# Venison Neck Roasts Recipe/ Brine or not



## azbohunter (Jan 1, 2018)

I have a large venison neck roast that is thawing and I really want to smoke. Looking for help and do I brine or rub only? Have done a lot of searches without finding what I was looking for.


----------



## forkin pork (Jan 1, 2018)

Venison neck roast, this would be a first for me. However, I have done venison before, and I'm just thinking rubbing it.
Wish I could be more help, good luck


----------



## azbohunter (Jan 1, 2018)

I read a post somewhere a couple days ago where someone had done one with Lipton Onion soup mix as a rub, and then smoked it a few hours,  had it a pan and added some liquid, wrapped it and back in a few hours then pulled it. Can't find it for the life of me :(


----------



## yankee2bbq (Jan 1, 2018)

No brine.  Onion soup mix... yes. I have a recipe for the crock pot.  If interested pm me.


----------



## azbohunter (Jan 1, 2018)

I am doing the smoker but wouldn't mind seeing your recipe for crock pot.


----------



## azbohunter (Jan 1, 2018)

I decided I am going to try this recipe and see what happens. Neck should work as well as a shoulder I would think. I will smoke it a few hours first and then do the recipe.  I will post the results and some pictures hopefully!

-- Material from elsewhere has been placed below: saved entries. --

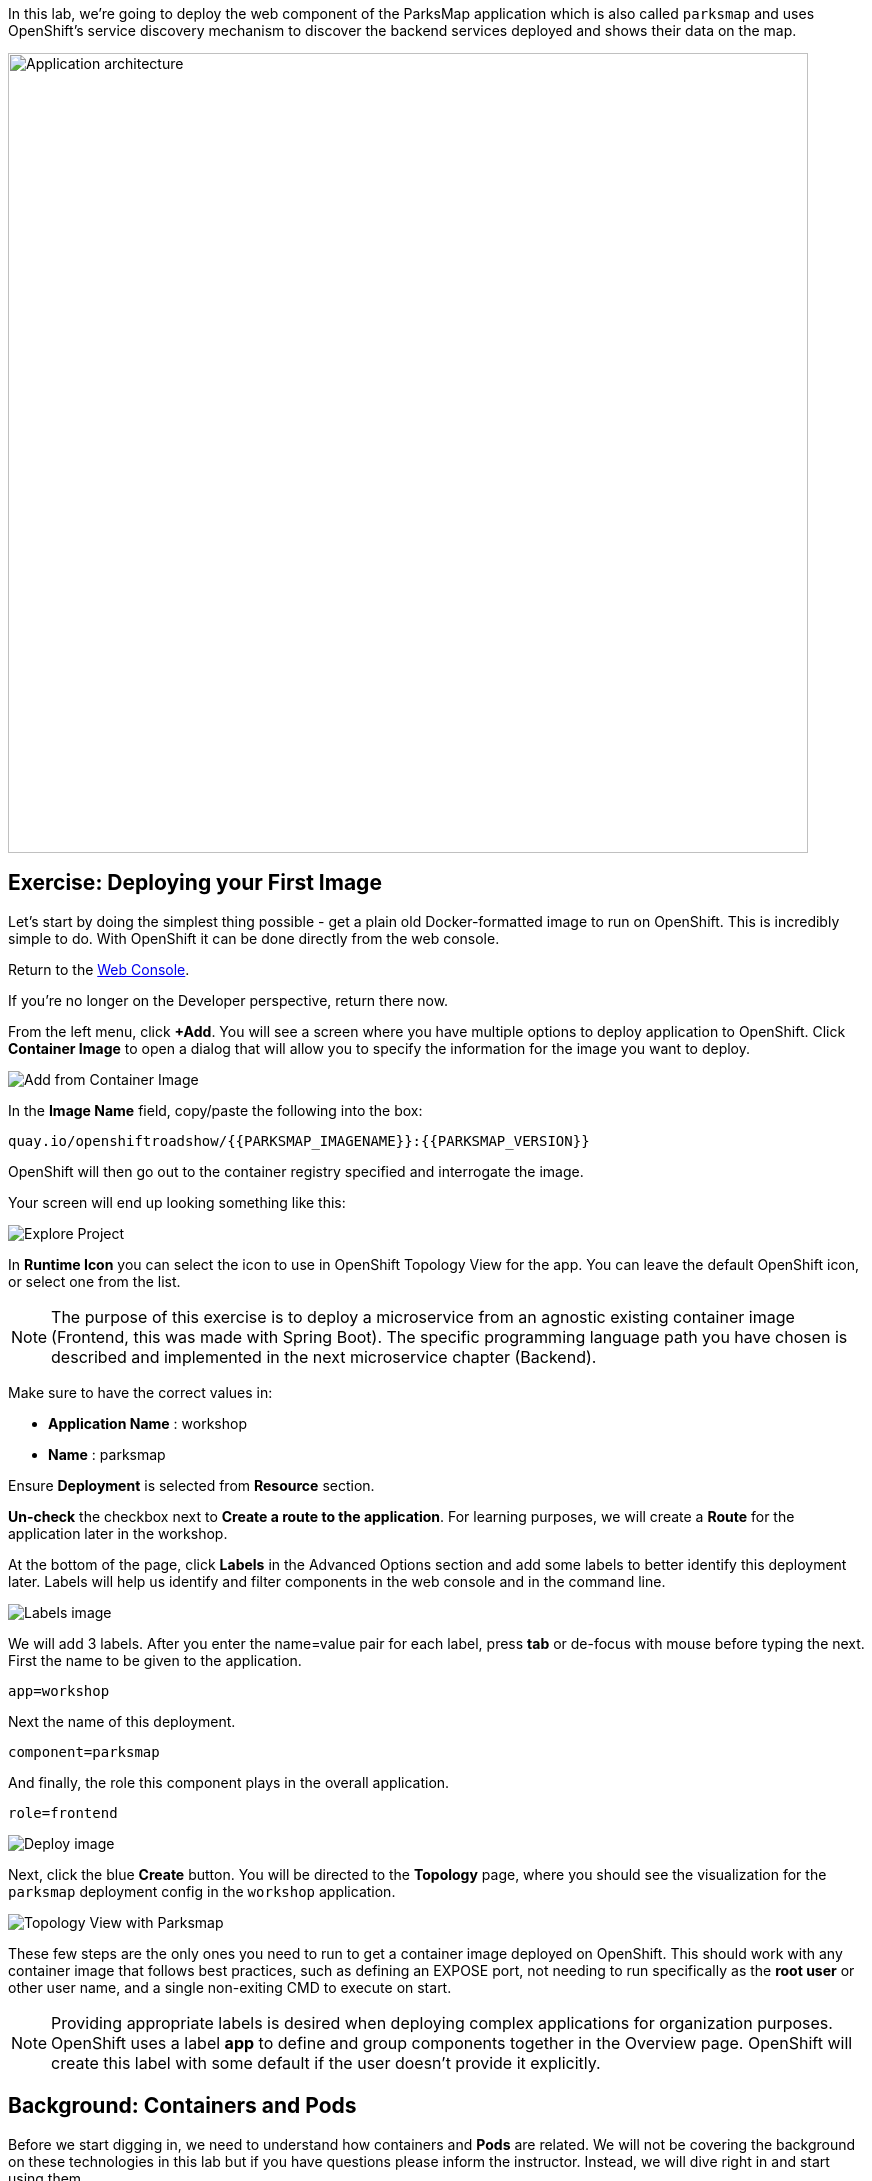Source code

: In this lab, we're going to deploy the web component of the ParksMap application which is also called `parksmap` and uses OpenShift's service discovery mechanism to discover the backend services deployed and shows their data on the map.

image::images/roadshow-app-architecture-parksmap-1.png[Application architecture,800,align="center"]

== Exercise: Deploying your First Image

Let's start by doing the simplest thing possible - get a plain old
Docker-formatted image to run on OpenShift. This is incredibly simple to do.
With OpenShift it can be done directly from the web console.

Return to the http://console-openshift-console.{{cluster_subdomain}}/k8s/cluster/projects[Web Console].

If you're no longer on the Developer perspective, return there now. 

From the left menu, click *+Add*. You will see a screen where you have multiple options to deploy application to OpenShift. Click *Container Image* to open a dialog that will allow you to specify the information for the image you want to deploy.

image::images/parksmap-devconsole-container-image.png[Add from Container Image]

In the *Image Name* field, copy/paste the following into the box:

[source,role=copy]
----
quay.io/openshiftroadshow/{{PARKSMAP_IMAGENAME}}:{{PARKSMAP_VERSION}}
----

OpenShift will then go out to the container registry specified and interrogate the image.

Your screen will end up looking something like this:

image::images/parksmap-image.png[Explore Project]

In *Runtime Icon* you can select the icon to use in OpenShift Topology View for the app. You can leave the default OpenShift icon, or select one from the list.

NOTE: The purpose of this exercise is to deploy a microservice from an agnostic existing container image (Frontend, this was made with Spring Boot). The specific programming language path you have chosen is described and implemented in the next microservice chapter (Backend).

Make sure to have the correct values in:

* *Application Name* : workshop
* *Name* : parksmap

Ensure *Deployment* is selected from *Resource* section.

*Un-check* the checkbox next to *Create a route to the application*. For learning purposes, we will create a *Route* for the application later in the workshop.

At the bottom of the page, click *Labels* in the Advanced Options section and add some labels to better identify this deployment later. Labels will help us identify and filter components in the web console and in the command line.

image::images/nationalparks-labels.png[Labels image]

We will add 3 labels. After you enter the name=value pair for each label, press *tab* or de-focus with mouse before typing the next. First the name to be given to the application.

[source,role=copy]
----
app=workshop
----

Next the name of this deployment.

[source,role=copy]
----
component=parksmap
----

And finally, the role this component plays in the overall application.

[source,role=copy]
----
role=frontend
----

image::images/parksmap-image-options.png[Deploy image]

Next, click the blue *Create* button. You will be directed to the *Topology* page, where you should see the visualization for the `parksmap` deployment config in the `workshop` application.

image::images/parksmap-dc-topology.png[Topology View with Parksmap]

These few steps are the only ones you need to run to get a
container image deployed on OpenShift. This should work with any
container image that follows best practices, such as defining an EXPOSE
port, not needing to run specifically as the *root user* or other user name, and a single non-exiting CMD to execute on start.

NOTE: Providing appropriate labels is desired when deploying complex applications for organization purposes. OpenShift uses a label *app* to define and group components together in the Overview page. OpenShift will create this label with some default if the user doesn't provide it explicitly.


== Background: Containers and Pods

Before we start digging in, we need to understand how containers and *Pods* are
related. We will not be covering the background on these technologies in this lab but if you have questions please inform the instructor. Instead, we will dive right in and start using them.

In OpenShift, the smallest deployable unit is a *Pod*. A *Pod* is a group of one or more OCI containers deployed together and guaranteed to be on the same host.
From the official OpenShift documentation:

[quote]
__
Each *Pod* has its own IP address, therefore owning its entire port space, and
containers within pods can share storage. *Pods* can be "tagged" with one or
more labels, which are then used to select and manage groups of *pods* in a
single operation.
__

*Pods* can contain multiple OCI containers. The general idea is for a *Pod* to
contain a "main process" and any auxiliary services you want to run along with that process. Examples of containers you might put in a *Pod* are, an Apache HTTPD
server, a log analyzer, and a file service to help manage uploaded files.

== Exercise: Examining the Pod

If you click on the `parksmap` entry in the Topology view, you will see some information about that deployment config. The *Resources* tab may be displayed by default. If so, click on the *Details* tab. 

image::images/switchtoresources.png[Details Tab image]

On that panel, you will see that there is a single *Pod* that was created by your actions.

image::images/parksmap-overview.png[Pod overview]

You can also get a list of all the *Pods* created within your *Project*, by navigating to *Workloads -> Pods* in the Administrator perspective of the web console.

image::images/parksmap-podlist.png[Pod list]

This *Pod* contains a single container, which
happens to be the `parksmap` application - a simple Spring Boot/Java application.

You can also examine *Pods* from the command line:

[source,bash,role=execute-1]
----
oc get pods
----

You should see output that looks similar to:

[source,text]
----
NAME                READY   STATUS      RESTARTS   AGE
parksmap-65c4f8b676-k5gkk    1/1     Running     0          20s
----

The above output lists all of the *Pods* in the current *Project*, including the
*Pod* name, state, restarts, and uptime. Once you have a *Pod*'s name, you can
get more information about the *Pod* using the `oc get` command.  To make the
output readable, I suggest changing the output type to *YAML* using the
following syntax:

NOTE: Make sure you use the correct *Pod* name from your output.

[source,bash,role=copy-and-edit]
----
oc get pod parksmap-65c4f8b676-k5gkk -o yaml
----

You should see something like the following output (which has been truncated due
to space considerations of this workshop manual):

[source,text]
----
apiVersion: v1
kind: Pod
metadata:
  annotations:
    k8s.v1.cni.cncf.io/network-status: |-
      [{
          "name": "",
          "interface": "eth0",
          "ips": [
              "10.131.0.93"
          ],
          "default": true,
          "dns": {}
      }]
    k8s.v1.cni.cncf.io/networks-status: |-
      [{
          "name": "",
          "interface": "eth0",
          "ips": [
              "10.131.0.93"
          ],
          "default": true,
          "dns": {}
      }]
    openshift.io/generated-by: OpenShiftWebConsole
    openshift.io/scc: restricted
  creationTimestamp: "2021-01-05T17:00:32Z"
  generateName: parksmap-65c4f8b676-
  labels:
    app: parksmap
    component: parksmap
    deploymentconfig: parksmap
    pod-template-hash: 65c4f8b676
    role: frontend
...............
----

The web interface also shows a lot of the same information on the *Pod* details
page. If you click on the name of the *Pod*, you will
find the details page. You can also get there by clicking on the `parksmap` deployment config on the *Topology* page, selecting *Resources*, and then clicking the *Pod* name.

image::images/parksmap-dc-resources.png[Parksmap Resources]

From here you can see configuration, metrics, environment variables, logs, events and get a Terminal shell on the running pod.

image::images/parksmap-pod.png[Pod Details]

image::images/parksmap-pod-events.png[Pod Events]

Getting the `parksmap` image running may take a little while to complete. Each
OpenShift node that is asked to run the image has to pull (download) it, if the
node does not already have it cached locally. You can check on the status of the
image download and deployment in the *Pod* details page, or from the command
line with the `oc get pods` command that you used before.

The default view in the *Developer* console is *Graph View*. You can switch between *Graph* to a *List* views by using the toggle in the top right of the console.

image::images/national-parks-listview.png[List View Toggle]

image::images/national-parks-graphview.png[Topology View Toggle]

== Background: Customizing the Image Lifecycle Behavior

Whenever OpenShift asks the node's CRI (Container Runtime Interface) runtime (Docker daemon or CRI-O) to run an image, the runtime will check to make sure it has the right "version" of the image to run.
If it doesn't, it will pull it from the specified registry.

There are a number of ways to customize this behavior. They are documented in
https://{{DOCS_URL}}/applications/application_life_cycle_management/creating-applications-using-cli.html#applications-create-using-cli-image_creating-applications-using-cli[specifying an image]
as well as
https://{{DOCS_URL}}/openshift_images/managing_images/image-pull-policy.html[image pull policy].

== Background: Services

*Services* provide a convenient abstraction layer inside OpenShift to find a
group of similar *Pods*. They also act as an internal proxy/load balancer between
those *Pods* and anything else that needs to access them from inside the
OpenShift environment. For example, if you needed more `parksmap` instances to
handle the load, you could spin up more *Pods*. OpenShift automatically maps
them as endpoints to the *Service*, and the incoming requests would not notice
anything different except that the *Service* was now doing a better job handling
the requests.

When you asked OpenShift to run the image, it automatically created a *Service*
for you. Remember that services are an internal construct. They are not
available to the "outside world", or anything that is outside the OpenShift
environment. That's okay, as you will learn later.

The way that a *Service* maps to a set of *Pods* is via a system of *Labels* and
*Selectors*. *Services* are assigned a fixed IP address and many ports and
protocols can be mapped.

There is a lot more information about
https://{{DOCS_URL}}/architecture/understanding-development.html#understanding-kubernetes-pods[Services],
including the YAML format to make one by hand, in the official documentation.

Now that we understand the basics of what a *Service* is, let's take a look at
the *Service* that was created for the image that we just deployed. In order to
view the *Services* defined in your *Project*, enter in the following command:

[source,bash,role=execute-1]
----
oc get services
----

You should see output similar to the following:

[source,bash]
----
NAME       TYPE        CLUSTER-IP      EXTERNAL-IP   PORT(S)    AGE
parksmap   ClusterIP   172.30.22.209  <none>        8080/TCP   3h
----

In the above output, we can see that we have a *Service* named `parksmap` with an
IP/Port combination of 172.30.22.209/8080TCP. Your IP address may be different, as
each *Service* receives a unique IP address upon creation. *Service* IPs are
fixed and never change for the life of the *Service*.

In the Developer perspective from the *Topology* view, service information is available by clicking the `parksmap` deployment config, then *Resources*, and then you should see the `parksmap` entry in the *Services* section.

image::images/parksmap-serviceslist.png[Services list]

You can also get more detailed information about a *Service* by using the
following command to display the data in YAML:

[source,bash,role=execute-1]
----
oc get service parksmap -o yaml
----

You should see output similar to the following:

[source,text]
----
apiVersion: v1
kind: Service
metadata:
  annotations:
    openshift.io/generated-by: OpenShiftWebConsole
  creationTimestamp: "2020-09-30T14:10:12Z"
  labels:
    app: workshop
    app.kubernetes.io/component: parksmap
    app.kubernetes.io/instance: parksmap
    app.kubernetes.io/part-of: workshop
    component: parksmap
    role: frontend
  name: parksmap
  namespace: user1
  resourceVersion: "1062269"
  selfLink: /api/v1/namespaces/user1/services/parksmap
  uid: e1ff69c8-cb2f-11e9-82a1-0267eec7e1a0
spec:
  clusterIP: 172.30.22.209
  ports:
  - name: 8080-tcp
    port: 8080
    protocol: TCP
    targetPort: 8080
  selector:
    app: parksmap
    deploymentconfig: parksmap
  sessionAffinity: None
  type: ClusterIP
status:
  loadBalancer: {}
----

Take note of the `selector` stanza. Remember it.

Alternatively, you can use the web console to view information about the *Service* by clicking on it from the previous screen.

image::images/parksmap-service.png[Service]

It is also of interest to view the YAML of the *Pod* to understand how OpenShift
wires components together. For example, run the following command to get the
name of your `parksmap` *Pod*:

[source,bash,role=execute-1]
----
oc get pods
----

You should see output similar to the following:

[source,bash]
----
NAME                        READY   STATUS    RESTARTS   AGE
parksmap-65c4f8b676-k5gkk   1/1     Running   0          5m12s
----

Now you can view the detailed data for your *Pod* with the following command:

[source,bash,role=copy-and-edit]
----
oc get pod parksmap-65c4f8b676-k5gkk -o yaml
----

Under the `metadata` section you should see the following:

[source,bash]
----
  labels:
    app: parksmap
    deploymentconfig: parksmap
----

* The *Service* has `selector` stanza that refers to `deploymentconfig=parksmap`.
* The *Pod* has multiple *Labels*:
** `app=parksmap`
** `deploymentconfig=parksmap`

*Labels* are just key/value pairs. Any *Pod* in this *Project* that has a *Label* that
matches the *Selector* will be associated with the *Service*. To see this in
action, issue the following command:

[source,bash,role=execute-1]
----
oc describe service parksmap
----

You should see something like the following output:

[source,text]
----
Name:              parksmap
Namespace:         user1
Labels:            app=workshop
                   app.kubernetes.io/component=parksmap
                   app.kubernetes.io/instance=parksmap
                   app.kubernetes.io/part-of=workshop
                   component=parksmap
                   role=frontend
Annotations:       openshift.io/generated-by: OpenShiftWebConsole
Selector:          app=parksmap,deploymentconfig=parksmap
Type:              ClusterIP
IP:                172.30.22.209
Port:              8080-tcp  8080/TCP
TargetPort:        8080/TCP
Endpoints:         10.128.2.90:8080
Session Affinity:  None
Events:            <none>
----

You may be wondering why only one endpoint is listed. That is because there is
only one *Pod* currently running.  In the next lab, we will learn how to scale
an application, at which point you will be able to see multiple endpoints
associated with the *Service*.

https://www.realtree.com/timber-2-table/smoked-venison-shoulder-barbacoa-recipe


----------



## azbohunter (Jan 2, 2018)

Found the recipe I was looking for, right under my nose in Wild Game section by Wrestler75

https://www.smokingmeatforums.com/threads/venison-neck-roast-to-die-for.271153/#post-1782180


----------



## azbohunter (Jan 3, 2018)

I have my venison neck roast in the smoker, actually be there for several hours now. I will do a post in 
*Wild Game* section with pictures when it is done.


----------